Kamerun soll einen Teil seiner Auslandsschuld erlassen bekommen. Darauf einigten sich kürzlich die im Pariser Club versammelten Gläubigerstaaten. Die Teilentschuldung wird im Rahmen der so genannten HIPC-Initiative abgewickelt, die 1996 von der Weltbank gestartet wurde. Sie soll nach Aussagen ihrer Urheber bei Erfüllung bestimmter Auflagen dazu dienen, die Verbindlichkeiten der hochverschuldeten ärmsten Länder (highly indebted poor countries) auf "ein erträgliches Maß" zu reduzieren. Als Antwort auf Jubilee-Kampagne zur, hatten die G7 Staaten auf ihrem Gipfel in Köln vor knapp zwei Jahren Entgegenkommen simuliert und das HIPC-Programm um einige Milliarden aufgestockt. Vollkommen unzureichend sagen viele Kritiker. Ein jüngstes Beispiel dafür ist Kamerun.

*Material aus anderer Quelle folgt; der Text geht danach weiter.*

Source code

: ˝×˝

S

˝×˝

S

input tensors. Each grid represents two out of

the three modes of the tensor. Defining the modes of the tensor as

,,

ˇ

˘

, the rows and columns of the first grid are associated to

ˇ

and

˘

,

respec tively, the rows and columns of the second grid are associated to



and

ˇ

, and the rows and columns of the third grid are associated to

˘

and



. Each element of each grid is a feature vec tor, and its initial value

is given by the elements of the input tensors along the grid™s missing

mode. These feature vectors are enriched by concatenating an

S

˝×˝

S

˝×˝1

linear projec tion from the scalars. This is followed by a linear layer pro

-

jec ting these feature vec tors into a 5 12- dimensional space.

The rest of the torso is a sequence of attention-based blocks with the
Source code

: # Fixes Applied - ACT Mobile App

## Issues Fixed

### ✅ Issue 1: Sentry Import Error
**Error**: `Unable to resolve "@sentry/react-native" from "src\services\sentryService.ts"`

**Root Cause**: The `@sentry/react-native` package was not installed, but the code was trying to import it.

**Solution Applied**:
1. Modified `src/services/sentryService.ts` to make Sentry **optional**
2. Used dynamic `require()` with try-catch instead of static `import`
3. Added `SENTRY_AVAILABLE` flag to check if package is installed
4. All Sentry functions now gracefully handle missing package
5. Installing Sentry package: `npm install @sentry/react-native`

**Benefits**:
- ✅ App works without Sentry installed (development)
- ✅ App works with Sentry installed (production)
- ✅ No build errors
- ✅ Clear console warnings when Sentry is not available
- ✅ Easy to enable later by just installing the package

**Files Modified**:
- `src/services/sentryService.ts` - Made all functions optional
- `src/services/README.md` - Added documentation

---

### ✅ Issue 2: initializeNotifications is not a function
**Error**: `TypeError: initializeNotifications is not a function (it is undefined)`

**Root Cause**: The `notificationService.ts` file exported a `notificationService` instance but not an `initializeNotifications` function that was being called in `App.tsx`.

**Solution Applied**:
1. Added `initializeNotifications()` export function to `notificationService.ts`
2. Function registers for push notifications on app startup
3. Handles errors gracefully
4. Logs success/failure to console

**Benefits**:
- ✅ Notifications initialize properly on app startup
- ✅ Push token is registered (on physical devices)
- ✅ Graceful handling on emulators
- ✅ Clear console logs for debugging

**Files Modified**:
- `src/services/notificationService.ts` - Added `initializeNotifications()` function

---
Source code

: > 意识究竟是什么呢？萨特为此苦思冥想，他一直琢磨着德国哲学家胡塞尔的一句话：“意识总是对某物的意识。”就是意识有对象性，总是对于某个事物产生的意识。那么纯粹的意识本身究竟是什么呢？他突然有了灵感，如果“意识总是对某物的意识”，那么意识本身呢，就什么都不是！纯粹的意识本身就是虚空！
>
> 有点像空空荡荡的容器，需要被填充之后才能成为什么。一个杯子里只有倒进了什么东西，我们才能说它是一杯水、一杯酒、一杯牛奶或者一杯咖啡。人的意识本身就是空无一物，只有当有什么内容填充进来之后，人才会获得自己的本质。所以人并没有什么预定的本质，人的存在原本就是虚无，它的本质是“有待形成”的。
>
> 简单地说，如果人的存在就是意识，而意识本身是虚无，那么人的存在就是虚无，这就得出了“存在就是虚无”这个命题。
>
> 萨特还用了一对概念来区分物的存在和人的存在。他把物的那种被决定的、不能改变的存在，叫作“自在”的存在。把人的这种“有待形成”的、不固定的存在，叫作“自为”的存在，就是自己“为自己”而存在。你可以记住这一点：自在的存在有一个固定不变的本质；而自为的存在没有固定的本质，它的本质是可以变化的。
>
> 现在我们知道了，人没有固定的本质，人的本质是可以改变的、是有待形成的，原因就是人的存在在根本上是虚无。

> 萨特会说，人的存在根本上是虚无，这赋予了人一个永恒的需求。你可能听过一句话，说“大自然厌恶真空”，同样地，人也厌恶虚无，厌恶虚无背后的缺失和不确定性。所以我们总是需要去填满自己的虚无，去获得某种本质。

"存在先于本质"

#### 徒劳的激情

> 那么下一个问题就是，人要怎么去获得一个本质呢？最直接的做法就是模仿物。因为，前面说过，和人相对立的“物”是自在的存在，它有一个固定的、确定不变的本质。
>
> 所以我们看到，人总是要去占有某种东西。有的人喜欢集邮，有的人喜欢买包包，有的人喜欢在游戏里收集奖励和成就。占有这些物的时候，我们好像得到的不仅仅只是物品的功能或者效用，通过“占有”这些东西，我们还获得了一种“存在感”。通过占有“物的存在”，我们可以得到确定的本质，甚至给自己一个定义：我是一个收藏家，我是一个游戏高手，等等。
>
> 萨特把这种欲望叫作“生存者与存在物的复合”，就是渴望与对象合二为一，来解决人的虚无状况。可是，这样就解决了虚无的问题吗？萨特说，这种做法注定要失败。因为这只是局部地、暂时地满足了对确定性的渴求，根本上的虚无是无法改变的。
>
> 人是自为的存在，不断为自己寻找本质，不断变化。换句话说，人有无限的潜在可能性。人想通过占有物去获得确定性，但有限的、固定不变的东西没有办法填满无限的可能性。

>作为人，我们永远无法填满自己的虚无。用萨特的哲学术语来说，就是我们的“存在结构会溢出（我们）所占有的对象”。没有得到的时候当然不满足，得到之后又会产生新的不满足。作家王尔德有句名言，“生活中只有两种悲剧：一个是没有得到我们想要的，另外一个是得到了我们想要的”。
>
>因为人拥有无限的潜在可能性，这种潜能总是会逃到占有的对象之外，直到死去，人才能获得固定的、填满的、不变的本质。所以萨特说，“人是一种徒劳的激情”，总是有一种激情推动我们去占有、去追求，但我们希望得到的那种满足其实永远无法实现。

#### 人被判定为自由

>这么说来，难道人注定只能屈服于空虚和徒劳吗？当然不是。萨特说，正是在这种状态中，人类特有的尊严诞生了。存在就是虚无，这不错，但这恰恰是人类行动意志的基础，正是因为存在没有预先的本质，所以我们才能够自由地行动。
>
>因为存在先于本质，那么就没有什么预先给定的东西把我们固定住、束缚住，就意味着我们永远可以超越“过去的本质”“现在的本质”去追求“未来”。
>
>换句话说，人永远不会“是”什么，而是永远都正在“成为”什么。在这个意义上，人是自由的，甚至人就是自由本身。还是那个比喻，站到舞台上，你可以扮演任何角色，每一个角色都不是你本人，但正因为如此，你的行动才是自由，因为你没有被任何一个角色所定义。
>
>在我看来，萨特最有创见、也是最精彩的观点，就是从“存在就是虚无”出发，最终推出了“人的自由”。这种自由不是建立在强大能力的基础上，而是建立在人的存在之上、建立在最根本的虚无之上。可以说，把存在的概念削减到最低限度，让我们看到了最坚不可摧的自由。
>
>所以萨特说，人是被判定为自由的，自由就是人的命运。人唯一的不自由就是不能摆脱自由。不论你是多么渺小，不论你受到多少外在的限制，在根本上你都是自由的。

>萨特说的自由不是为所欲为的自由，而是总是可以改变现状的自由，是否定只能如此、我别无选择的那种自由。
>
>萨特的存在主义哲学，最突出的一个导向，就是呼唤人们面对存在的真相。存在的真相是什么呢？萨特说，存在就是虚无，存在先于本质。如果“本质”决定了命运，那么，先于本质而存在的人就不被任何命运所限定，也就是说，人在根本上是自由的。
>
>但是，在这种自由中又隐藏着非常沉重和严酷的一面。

874 Mio. US$ wurden dem zentralafrikanischen Land von den hauptsächlich europäischen Staaten erlassen, immerhin rund 11% der insgesamt 7,8 Mrd. US$ Schulden, die es 1999 im Ausland hatte. Wie die meisten der ärmeren Entwicklungsländer ist Kamerun fast ausschließlich bei anderen Staaten bzw. bei internationalen Institutionen wie der Weltbank verschuldet. Bei den Privat-Banken hat es längst seine Kreditwürdigkeit verloren. Auf weitere Forderungen in Höhe von 1,1 Mrd. US$ sollen andere Gläubiger verzichten, und zwar hauptsächlich Weltbank, Währungsfond und Afrikanische Entwicklungsbank.

Das hört sich zunächst wie eine erhebliche Erleichterung an, und tatsächlich vermindert sich der jährliche Schuldendienst zunächst um fast ein Drittel auf 226 Mio. US$ im Jahr 2002. Das ist allerdings auch darauf zurückzuführen, dass der Pariser Club zusätzlich eine Stundung eines Teils der verbleibenden Schulden beschlossen hat. Bei genauerem Hinsehen wird allerdings deutlich, was unter "erträglichem Schuldenmaß" verstanden wird. Die Weltbank rechnet damit, dass schon im Jahre 2004 der jährliche Schuldendienst wieder auf 328 Mio. US$ geklettert sein wird, was etwas über der derzeitigen Höhe liegen würde. Kamerun wird gezwungen sein, Kredite in mindestens der gleichen Höhe aufzunehmen. Von einem Ausgang aus der Schuldenfalle kann also bisher nicht die Rede sein.

Das Ausmaß des fortgesetzten Aderlasses wird es deutlich, wenn man den Schuldendienst mit einigen volkswirtschaftlichen Grunddaten vergleicht. Kamerun hat ein Bruttoinlandsprodukt von knapp 9 Mrd. US$. Nach Informationen der Weltbank gibt es derzeit im Jahr 210 Mio. US$ für Bildung und 80 Mio. US$ für den Gesundheit aus. Insgesamt also weniger, als in die Kassen der Gläubigerstaaten und der Weltbank fließen. Besonders dramatisch sind die Zahlen angesichts der 937000 Menschen, die HIV-positiv sind. Fast jeder zehnte Erwachsene trägt den Aids-Virus in sich. Angesichts der lächerlich geringen Ausgaben für das Gesundheitswesen - nur sechs US$ pro Einwohner und Jahr - ist der baldige Tod nach Ausbruch der akuten Erkrankung gewiss.

Aktivisten aus den sozialen Bewegungen beklagen das halbherzige Programm denn auch bitter: "Die HIPC-Initiative reicht nicht aus. Im Lichte eines nie zuvor erreichten Schuldenbergs, der auch in zwölf Jahren Strukturanpassungsprogrammen immer weiter angewachsen ist, wird sie nicht in der Lage sein, die Armut zu bekämpfen", meint Géorgine Kengne Djeutane von Jubilee 2000 Kamerun. "Einmal mehr ignorieren Währungsfonds und Weltbank unerbittlich die eigentlichen Probleme, während sie gleichzeitig versuchen [durch die so genannten Armutsbekämpfungsprogramme] uns zu spalten und ihre ungerechte Politik der Ausbeutung durchzusetzen."

Wie auch viele andere Entwicklungsländer ist Kamerun hauptsächlich bei den EU-Staaten verschuldet, und zwar vor allem bei Frankreich (1,955 Mrd. US$) und Deutschland (1,41 Mrd. US$). Die Angaben der Weltbank beziehen sich auf den Sommer 1999, also beinhalten den jüngsten Erlass noch nicht. Kurz vor der Tagung des Pariser Clubs hatte Frankreich "die sofortige und totale Streichung" der Schulden versprochen, bisher allerdings noch keine konkreten Schritte unternommen.